Hospitals in the United States have widely used Vitamin K shots at birth since the 1960s to prevent a rare bleeding disorder.

Angela and Brian Bougher, two plaintiffs in the lawsuit, said that Silver Cross Hospital nurses took their newborn Glori away just minutes after she was born. They decided to refuse their newborn they eye ointment erythromycin as well as the Vitamin K shot that can prevent rare bleeding in the brain or intestines.

“I don’t have a picture of me with her. It was just really traumatic,” Angela said.

Glori was born at a time that DCFS considered it potential medical neglect to refuse babies a Vitamin K shot or erythromycin eye ointment.

Courtney Hill and James Holderman also decided to decline the Vitamin K shot when their daughter Abigail was born at AMITA Health Adventist Medical Center Hinsdale.

Both sets of parents were investigated for weeks, but DCFS found both cases of alleged medical neglect to be unfounded.

“My wife was traumatized. You know, we’re scared, and I thought this is maybe a fluke. But now I see this is a widespread practice, and it’s impacting many, many parents,” James said.

“Later on they backtrack, and they’re like, ‘Yeah, we shouldn’t have done that.’ Like, time out, that’s it? Yeah, we’re relieved for us and for others, but at the same time the outrage and the violation, it’s not gone,” Brian said. “There was no apology.”
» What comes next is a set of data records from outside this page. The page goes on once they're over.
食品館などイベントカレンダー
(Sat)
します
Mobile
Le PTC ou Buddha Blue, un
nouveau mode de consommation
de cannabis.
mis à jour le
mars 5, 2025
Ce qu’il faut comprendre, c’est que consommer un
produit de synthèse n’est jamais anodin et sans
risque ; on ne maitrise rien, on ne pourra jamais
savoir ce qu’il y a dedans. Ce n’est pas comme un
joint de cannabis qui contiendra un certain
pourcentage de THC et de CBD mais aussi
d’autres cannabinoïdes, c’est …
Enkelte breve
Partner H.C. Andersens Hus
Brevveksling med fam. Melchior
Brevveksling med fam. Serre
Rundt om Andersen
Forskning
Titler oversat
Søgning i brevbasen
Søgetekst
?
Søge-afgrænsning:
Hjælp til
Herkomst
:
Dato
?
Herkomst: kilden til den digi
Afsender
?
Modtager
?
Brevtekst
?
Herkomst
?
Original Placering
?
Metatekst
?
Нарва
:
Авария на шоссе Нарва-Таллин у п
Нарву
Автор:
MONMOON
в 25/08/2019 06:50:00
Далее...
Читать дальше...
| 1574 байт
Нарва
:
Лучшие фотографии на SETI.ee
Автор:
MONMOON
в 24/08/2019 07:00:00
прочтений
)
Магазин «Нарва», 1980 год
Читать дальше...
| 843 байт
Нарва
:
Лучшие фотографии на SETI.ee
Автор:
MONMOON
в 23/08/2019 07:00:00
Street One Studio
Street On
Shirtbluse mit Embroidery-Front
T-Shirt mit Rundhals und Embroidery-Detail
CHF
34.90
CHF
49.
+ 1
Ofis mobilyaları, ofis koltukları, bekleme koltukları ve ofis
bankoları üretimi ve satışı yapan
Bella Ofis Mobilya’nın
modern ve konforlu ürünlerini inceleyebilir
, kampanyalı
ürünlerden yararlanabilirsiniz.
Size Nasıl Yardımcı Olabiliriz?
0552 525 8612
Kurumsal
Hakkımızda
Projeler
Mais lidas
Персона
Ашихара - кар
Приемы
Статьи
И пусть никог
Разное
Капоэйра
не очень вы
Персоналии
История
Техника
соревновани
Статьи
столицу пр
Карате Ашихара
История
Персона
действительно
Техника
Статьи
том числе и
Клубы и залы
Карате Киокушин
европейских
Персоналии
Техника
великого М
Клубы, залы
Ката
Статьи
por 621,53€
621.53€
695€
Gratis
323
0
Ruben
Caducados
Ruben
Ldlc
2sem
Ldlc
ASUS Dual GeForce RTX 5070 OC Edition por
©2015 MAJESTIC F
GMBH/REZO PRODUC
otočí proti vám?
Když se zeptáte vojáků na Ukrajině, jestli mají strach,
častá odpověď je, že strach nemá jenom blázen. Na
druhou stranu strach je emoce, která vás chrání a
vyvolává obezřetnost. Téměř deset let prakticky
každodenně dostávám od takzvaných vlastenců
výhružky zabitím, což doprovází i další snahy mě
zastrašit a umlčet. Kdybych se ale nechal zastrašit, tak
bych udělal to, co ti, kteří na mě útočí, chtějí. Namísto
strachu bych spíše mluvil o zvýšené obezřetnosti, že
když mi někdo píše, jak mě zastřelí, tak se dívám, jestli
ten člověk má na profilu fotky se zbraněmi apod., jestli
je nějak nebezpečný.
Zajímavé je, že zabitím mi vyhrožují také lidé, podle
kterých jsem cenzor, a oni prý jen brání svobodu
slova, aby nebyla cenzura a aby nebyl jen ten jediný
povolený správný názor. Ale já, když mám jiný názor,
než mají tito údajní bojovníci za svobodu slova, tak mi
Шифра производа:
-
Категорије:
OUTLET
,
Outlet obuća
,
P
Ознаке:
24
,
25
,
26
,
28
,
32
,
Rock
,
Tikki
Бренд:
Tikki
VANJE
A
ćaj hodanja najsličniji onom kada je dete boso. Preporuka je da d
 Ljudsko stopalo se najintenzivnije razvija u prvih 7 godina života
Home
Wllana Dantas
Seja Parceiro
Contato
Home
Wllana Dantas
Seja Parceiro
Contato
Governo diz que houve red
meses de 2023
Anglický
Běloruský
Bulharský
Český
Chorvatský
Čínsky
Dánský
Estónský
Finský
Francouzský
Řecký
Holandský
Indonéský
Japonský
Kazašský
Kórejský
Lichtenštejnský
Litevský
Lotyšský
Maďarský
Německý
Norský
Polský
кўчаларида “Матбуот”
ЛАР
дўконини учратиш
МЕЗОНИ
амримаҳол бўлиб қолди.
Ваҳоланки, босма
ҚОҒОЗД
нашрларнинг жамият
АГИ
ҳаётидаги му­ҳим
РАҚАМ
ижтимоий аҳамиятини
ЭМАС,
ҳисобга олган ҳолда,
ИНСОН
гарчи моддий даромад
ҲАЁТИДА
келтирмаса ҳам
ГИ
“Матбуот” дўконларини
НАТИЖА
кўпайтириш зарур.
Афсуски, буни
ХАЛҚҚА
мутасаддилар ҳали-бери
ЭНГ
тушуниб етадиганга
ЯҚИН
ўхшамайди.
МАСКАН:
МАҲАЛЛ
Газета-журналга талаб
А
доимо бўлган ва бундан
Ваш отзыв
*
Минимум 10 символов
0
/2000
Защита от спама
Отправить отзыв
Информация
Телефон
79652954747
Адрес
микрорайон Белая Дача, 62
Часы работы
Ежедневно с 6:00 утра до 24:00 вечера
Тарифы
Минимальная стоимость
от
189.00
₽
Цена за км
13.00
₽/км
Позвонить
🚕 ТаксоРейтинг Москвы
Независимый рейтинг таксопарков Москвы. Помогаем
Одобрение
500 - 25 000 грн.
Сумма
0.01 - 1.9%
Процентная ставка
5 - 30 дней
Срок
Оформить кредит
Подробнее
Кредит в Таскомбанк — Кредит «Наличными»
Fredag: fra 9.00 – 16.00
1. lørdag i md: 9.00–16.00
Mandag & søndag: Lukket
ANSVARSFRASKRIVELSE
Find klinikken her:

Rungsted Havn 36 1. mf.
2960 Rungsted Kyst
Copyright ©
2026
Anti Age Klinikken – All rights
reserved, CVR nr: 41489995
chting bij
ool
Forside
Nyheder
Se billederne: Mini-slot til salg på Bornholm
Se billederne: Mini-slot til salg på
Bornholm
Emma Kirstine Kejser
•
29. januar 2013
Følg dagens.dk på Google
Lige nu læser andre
Richard Dvorak, an attorney for all the parents, said that it’s likely that more parents will want to join the lawsuit.

“To interfere with a family’s decision to make medical choices on behalf of their children, you have to do it on a case-by-case basis,” Dvorak said. “You cannot come up with these blanket policies that apply to everyone. That is blatantly unconstitutional. It also flies in the face of Illinois law.”